We are a FTSE 250 company that does not yet take the option of granting a guarantee in respect of its UK subsidiaries to take a s.479A-C exemption from audit. I am currently minded to oppose any such grant of a guarantee because it seem to me to tear down the corporate veil and make the PLC directly liable for the liabilities of the subsidiary up to the year in which the guarantee is granted whether or not such subsidiary continues to be part of the guarantor’s corporate group; this is a point that ICAEW does not deny in para. 15.1 of its “Technical Release ICAEW 07/13BL”.
However, I appreciate that there may be circumstances in which such a guarantee would be appropriate and wonder if members might be willing to share their thoughts on this point.
The logic of the giving of a guarantee is that the “corporate veil” is undoubtedly torn down, so obviously don’t do it if you have material concerns that you may need to make use of the corporate veil if the subsidiary in question is hit with significant liabilities.

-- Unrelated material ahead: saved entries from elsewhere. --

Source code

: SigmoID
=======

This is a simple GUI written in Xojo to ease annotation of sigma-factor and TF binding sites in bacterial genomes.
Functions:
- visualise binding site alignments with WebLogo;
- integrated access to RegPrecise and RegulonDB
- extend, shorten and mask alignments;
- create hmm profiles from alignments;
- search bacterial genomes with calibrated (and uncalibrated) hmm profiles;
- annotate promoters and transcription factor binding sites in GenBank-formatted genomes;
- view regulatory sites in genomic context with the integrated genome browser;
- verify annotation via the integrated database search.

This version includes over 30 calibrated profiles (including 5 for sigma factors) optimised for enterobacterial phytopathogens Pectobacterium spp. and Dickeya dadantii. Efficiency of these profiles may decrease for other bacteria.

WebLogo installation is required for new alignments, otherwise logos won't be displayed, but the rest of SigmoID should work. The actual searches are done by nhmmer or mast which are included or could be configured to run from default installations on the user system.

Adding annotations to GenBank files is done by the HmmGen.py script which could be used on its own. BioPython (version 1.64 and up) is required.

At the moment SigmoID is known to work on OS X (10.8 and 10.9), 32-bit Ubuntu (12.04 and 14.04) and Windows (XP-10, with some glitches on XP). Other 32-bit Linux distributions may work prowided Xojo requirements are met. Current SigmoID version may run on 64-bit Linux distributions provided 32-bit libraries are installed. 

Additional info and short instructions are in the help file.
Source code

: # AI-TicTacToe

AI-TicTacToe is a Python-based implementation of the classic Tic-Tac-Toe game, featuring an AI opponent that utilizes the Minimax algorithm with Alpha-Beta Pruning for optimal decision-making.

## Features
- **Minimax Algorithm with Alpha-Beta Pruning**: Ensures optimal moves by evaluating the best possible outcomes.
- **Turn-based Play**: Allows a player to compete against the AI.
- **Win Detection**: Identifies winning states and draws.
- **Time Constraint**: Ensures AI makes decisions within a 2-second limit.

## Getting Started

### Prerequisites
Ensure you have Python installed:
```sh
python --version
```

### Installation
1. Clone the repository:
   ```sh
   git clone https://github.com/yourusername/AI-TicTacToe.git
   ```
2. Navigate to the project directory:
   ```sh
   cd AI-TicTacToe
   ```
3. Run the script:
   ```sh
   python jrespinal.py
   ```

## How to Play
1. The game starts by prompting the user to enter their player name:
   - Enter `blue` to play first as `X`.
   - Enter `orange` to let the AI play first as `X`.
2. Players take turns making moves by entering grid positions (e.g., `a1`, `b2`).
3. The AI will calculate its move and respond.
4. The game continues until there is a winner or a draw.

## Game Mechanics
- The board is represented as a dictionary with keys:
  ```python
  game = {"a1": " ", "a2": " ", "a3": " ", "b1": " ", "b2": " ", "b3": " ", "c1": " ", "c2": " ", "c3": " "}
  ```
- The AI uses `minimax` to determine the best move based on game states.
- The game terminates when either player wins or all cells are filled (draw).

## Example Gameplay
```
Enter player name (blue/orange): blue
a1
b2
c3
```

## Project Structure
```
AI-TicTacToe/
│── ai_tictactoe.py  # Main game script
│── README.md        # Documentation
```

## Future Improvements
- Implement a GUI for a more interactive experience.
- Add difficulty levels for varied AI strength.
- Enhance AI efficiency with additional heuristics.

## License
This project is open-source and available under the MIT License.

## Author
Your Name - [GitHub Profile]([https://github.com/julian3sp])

But if it’s a subsidiary where this risk is small or effectively non-existent then it becomes a trade off of the potential “cost” to parent company of that risk (if one can put a monetary value on it) as against the (known and ascertaiable) costs of doing an audit. Which is a long-winded way of saying (as with other respondents to the question) we do it where we know the subsidiary well and that risk is really small.

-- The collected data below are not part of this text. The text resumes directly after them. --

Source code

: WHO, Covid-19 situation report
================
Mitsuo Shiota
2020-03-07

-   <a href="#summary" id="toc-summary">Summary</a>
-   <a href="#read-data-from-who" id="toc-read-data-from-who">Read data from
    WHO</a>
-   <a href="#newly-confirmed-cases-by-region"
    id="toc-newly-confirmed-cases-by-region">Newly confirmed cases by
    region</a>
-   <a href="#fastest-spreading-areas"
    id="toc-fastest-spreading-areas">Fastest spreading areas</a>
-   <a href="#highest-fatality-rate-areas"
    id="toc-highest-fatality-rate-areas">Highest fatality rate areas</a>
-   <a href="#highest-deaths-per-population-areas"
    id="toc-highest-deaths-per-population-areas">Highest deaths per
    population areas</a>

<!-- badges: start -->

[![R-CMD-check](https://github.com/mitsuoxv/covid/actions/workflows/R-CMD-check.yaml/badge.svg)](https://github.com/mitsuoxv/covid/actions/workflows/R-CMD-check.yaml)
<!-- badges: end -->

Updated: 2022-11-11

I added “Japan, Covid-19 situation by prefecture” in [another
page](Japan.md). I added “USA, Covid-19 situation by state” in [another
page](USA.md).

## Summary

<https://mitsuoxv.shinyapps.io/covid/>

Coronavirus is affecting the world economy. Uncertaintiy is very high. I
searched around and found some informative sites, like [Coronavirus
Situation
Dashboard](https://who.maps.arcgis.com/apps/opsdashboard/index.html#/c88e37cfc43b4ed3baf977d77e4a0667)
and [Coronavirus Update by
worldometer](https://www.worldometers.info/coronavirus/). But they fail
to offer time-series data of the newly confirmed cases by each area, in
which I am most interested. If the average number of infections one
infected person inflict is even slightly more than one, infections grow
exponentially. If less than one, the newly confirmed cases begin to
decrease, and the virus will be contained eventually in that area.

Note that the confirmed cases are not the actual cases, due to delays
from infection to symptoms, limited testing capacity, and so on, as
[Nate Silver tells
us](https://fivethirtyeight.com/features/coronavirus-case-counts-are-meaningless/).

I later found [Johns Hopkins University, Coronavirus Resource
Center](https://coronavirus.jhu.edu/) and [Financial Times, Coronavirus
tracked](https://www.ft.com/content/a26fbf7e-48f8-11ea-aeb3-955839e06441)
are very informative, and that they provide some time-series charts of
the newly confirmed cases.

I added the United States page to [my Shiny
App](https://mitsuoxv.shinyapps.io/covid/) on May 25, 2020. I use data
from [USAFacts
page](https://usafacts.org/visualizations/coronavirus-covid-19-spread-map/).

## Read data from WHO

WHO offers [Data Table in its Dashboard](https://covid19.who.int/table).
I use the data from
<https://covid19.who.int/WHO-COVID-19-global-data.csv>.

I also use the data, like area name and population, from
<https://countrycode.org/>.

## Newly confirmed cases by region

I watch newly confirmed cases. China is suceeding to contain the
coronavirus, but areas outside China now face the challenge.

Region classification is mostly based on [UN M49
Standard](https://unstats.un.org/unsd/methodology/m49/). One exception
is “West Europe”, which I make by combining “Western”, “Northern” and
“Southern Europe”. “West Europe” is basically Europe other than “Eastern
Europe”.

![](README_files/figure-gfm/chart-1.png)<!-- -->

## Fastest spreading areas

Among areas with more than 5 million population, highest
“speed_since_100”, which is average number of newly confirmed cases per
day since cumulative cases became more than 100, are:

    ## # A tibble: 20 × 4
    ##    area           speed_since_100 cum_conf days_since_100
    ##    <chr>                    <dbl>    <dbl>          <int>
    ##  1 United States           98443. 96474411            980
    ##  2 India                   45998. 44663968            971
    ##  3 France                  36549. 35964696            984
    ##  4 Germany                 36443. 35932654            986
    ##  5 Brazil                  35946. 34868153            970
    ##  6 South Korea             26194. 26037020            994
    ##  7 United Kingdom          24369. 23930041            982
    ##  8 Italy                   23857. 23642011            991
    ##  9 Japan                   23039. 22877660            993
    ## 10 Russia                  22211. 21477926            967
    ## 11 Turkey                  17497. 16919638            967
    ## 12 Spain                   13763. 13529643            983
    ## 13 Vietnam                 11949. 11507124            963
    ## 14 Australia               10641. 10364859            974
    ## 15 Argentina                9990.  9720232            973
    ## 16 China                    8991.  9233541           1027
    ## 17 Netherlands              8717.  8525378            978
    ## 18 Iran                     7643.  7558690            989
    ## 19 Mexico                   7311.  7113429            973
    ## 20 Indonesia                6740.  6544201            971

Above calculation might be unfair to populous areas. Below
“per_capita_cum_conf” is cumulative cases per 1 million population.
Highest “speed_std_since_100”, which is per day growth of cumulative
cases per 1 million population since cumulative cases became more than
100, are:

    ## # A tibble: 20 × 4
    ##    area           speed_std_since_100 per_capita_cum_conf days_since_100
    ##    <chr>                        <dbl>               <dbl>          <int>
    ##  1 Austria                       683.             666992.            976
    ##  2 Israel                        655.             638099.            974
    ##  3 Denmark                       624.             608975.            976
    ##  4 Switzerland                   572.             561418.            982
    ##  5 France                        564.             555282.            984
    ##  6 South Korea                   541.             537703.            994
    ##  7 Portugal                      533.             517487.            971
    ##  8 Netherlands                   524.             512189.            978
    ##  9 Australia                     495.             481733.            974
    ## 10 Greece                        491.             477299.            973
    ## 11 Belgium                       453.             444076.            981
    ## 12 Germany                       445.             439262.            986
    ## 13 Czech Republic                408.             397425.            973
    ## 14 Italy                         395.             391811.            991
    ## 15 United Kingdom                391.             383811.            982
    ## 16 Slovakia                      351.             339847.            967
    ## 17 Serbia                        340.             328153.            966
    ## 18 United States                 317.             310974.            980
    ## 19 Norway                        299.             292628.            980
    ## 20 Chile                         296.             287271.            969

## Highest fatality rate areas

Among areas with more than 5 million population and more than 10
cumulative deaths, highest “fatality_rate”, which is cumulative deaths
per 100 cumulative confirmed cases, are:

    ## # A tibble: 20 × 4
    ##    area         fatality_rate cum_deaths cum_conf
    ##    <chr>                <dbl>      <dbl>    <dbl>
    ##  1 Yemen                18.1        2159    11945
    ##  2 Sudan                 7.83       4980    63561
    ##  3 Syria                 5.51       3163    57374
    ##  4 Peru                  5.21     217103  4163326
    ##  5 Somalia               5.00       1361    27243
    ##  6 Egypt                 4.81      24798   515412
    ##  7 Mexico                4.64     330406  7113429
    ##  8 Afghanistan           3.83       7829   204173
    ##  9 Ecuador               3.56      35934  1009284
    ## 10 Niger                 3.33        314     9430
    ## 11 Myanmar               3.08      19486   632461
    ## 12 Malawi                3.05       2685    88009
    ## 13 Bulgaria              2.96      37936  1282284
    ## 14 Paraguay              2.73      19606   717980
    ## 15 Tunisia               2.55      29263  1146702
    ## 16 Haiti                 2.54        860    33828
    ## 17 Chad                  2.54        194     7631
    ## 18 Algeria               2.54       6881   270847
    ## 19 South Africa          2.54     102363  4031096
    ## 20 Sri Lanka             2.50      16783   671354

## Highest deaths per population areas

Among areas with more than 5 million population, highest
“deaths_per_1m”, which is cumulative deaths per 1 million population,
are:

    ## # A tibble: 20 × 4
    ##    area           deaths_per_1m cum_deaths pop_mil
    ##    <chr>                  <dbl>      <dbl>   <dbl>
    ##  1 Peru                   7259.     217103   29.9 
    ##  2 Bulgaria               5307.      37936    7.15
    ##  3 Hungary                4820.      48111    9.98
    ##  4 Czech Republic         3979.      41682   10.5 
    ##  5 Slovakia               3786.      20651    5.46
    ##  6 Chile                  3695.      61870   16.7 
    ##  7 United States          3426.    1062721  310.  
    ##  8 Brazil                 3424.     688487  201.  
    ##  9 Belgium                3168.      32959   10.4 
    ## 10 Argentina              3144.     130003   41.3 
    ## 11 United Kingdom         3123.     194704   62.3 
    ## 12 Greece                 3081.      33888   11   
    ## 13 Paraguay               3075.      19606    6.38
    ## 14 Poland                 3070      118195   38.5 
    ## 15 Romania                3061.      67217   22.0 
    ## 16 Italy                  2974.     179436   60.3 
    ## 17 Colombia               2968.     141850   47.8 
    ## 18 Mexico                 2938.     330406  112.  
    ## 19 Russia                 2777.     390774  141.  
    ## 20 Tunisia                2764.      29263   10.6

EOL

Incidentally, I didn’t know that the English courts have apparently not worked out what “the parent undertaking guarantees all outstanding liabilities to which the subsidiary company is subject at the end of the financial year to which the guarantee relates, until they are satisfied in full, ” means exactly. Which is another grounds for not giving the guarantee, if you have doubts about it ever coming into play.
We do it for about 30 of our subsidiaries each year. These are companies that we know about and do not have a lot going through them. The worst part of the process is filing all the documents, including the parent company accounts at Companies House – having to print off 30 x hard copy 300 page Annual Report & Accounts of the parent and then receiving multiple rejections stating these documents have not been received when they have – I think different departments must deal with the same pack of documents. I look forward to the day these can be filed electronically. A lot depends upon what the company does.

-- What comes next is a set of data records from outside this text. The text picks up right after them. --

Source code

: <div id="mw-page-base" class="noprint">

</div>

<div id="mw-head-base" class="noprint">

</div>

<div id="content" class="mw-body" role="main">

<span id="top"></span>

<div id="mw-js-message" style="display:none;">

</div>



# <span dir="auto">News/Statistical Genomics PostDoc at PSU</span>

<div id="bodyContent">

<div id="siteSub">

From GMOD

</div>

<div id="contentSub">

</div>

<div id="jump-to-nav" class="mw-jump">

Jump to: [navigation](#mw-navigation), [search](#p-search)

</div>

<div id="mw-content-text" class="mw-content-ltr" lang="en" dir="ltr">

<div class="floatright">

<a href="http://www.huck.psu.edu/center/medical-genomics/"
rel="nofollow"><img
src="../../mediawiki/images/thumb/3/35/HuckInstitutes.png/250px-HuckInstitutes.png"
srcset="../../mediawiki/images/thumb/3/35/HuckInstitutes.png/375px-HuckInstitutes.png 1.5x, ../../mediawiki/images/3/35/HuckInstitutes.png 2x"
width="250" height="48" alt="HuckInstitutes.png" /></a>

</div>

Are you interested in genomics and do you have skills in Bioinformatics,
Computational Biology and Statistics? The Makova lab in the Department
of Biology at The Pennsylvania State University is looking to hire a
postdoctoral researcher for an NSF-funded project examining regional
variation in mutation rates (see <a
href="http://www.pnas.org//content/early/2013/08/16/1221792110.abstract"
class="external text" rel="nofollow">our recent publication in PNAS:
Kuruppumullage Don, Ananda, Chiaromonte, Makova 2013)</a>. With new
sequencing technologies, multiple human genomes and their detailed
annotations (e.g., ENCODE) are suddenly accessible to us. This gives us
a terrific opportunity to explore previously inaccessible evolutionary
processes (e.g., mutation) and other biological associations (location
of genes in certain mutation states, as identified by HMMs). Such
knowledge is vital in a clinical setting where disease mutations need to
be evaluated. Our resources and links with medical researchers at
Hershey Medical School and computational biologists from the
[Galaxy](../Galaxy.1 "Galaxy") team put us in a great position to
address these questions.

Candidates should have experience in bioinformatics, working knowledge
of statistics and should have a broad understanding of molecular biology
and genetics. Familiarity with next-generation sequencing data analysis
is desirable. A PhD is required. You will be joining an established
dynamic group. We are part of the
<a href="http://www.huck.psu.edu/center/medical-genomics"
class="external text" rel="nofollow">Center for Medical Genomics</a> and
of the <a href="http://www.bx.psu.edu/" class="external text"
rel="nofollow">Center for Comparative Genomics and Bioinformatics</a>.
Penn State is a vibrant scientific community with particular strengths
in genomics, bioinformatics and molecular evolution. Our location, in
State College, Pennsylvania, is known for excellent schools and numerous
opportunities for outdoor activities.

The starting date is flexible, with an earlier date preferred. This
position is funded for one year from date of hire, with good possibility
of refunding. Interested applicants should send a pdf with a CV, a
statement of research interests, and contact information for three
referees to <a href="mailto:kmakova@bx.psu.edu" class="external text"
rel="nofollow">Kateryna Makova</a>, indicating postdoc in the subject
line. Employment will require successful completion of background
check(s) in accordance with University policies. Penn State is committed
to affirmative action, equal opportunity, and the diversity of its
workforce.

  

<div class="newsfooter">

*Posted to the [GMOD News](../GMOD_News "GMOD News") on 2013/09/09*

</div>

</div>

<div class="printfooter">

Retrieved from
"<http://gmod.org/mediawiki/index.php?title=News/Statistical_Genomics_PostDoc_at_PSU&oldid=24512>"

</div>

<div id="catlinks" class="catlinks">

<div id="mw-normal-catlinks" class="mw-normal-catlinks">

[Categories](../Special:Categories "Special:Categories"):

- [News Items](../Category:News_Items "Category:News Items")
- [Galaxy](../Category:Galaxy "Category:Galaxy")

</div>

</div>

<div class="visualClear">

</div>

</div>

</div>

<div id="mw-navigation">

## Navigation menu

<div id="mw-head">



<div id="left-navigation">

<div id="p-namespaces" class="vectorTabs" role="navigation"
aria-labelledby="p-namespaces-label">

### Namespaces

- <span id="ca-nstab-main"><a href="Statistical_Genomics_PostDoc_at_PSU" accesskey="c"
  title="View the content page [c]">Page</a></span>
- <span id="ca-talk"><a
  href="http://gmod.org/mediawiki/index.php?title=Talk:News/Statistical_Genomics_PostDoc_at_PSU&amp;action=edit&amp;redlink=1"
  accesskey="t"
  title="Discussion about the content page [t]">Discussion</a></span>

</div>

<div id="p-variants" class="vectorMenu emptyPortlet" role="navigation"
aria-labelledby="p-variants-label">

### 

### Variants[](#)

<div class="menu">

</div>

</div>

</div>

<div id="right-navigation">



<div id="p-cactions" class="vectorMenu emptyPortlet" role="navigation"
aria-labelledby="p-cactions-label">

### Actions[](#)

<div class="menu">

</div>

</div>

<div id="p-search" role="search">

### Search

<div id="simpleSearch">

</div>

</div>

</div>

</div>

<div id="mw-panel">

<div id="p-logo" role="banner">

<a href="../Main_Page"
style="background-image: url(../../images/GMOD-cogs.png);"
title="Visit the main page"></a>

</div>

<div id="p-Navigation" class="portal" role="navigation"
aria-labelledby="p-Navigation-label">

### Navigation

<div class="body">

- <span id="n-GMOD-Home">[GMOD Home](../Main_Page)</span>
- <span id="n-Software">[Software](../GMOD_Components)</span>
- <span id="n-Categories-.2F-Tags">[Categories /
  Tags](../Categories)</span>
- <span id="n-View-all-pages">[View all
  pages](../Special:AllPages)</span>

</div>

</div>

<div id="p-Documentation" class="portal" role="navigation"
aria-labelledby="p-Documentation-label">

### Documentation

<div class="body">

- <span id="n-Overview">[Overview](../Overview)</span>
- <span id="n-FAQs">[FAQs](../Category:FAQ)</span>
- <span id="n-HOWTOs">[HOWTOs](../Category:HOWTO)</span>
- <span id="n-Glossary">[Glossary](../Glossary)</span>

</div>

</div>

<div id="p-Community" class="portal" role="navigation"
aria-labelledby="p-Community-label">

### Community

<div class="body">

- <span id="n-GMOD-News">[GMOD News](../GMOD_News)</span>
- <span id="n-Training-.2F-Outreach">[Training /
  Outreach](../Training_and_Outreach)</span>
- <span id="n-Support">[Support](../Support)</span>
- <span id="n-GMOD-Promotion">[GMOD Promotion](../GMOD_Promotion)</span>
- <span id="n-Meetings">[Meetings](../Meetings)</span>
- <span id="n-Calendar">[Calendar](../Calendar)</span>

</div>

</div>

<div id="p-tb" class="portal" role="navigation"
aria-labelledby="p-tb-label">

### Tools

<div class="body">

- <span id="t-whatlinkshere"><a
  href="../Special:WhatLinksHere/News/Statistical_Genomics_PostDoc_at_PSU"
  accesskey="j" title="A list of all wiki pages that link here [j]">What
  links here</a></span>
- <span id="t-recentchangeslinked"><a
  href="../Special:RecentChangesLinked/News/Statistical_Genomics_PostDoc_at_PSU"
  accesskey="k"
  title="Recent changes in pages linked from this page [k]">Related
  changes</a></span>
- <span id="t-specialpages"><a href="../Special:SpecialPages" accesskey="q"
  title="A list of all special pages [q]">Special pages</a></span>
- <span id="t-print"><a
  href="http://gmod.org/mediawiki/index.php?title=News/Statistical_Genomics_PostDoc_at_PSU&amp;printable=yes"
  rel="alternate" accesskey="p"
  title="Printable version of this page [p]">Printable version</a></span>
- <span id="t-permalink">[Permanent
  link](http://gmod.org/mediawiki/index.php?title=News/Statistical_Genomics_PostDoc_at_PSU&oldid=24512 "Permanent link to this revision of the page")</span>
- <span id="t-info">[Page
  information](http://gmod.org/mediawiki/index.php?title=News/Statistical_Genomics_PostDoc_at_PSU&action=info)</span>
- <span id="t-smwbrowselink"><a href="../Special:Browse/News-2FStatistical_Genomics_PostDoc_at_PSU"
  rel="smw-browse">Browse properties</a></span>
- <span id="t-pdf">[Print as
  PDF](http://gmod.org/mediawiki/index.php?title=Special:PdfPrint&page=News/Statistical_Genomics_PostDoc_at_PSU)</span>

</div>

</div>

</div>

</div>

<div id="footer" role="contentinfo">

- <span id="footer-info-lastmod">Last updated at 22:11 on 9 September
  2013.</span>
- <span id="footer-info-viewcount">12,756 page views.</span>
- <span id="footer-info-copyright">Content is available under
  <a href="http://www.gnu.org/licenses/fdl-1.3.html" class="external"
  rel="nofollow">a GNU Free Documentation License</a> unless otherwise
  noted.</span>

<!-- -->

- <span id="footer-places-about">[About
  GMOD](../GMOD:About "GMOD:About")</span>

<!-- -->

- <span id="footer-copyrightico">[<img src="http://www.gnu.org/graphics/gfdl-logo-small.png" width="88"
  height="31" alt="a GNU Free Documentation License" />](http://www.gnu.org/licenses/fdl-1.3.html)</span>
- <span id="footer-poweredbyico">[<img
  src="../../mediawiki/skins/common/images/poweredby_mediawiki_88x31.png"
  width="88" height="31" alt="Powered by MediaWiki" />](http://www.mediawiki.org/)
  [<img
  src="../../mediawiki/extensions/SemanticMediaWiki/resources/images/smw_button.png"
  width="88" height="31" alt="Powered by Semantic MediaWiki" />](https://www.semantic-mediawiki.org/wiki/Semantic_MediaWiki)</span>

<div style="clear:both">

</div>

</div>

We considered this but were concerned by the lack of clarity in the legislation regarding the extent to which unknown liabilities would be captured i.e. contingent and prospective.
We sought legal advice, which was, “it isn’t clear” [ whether the guarantee would encompass these] the crux was, we would only know once a court had ruled (and there haven’t been any such rulings yet).
We’ve not chosen to go down the guarantee route this year.
We do it for a a handful of companies for which we know everything about and we prepare accounts. Not sure we would do it in a different situation.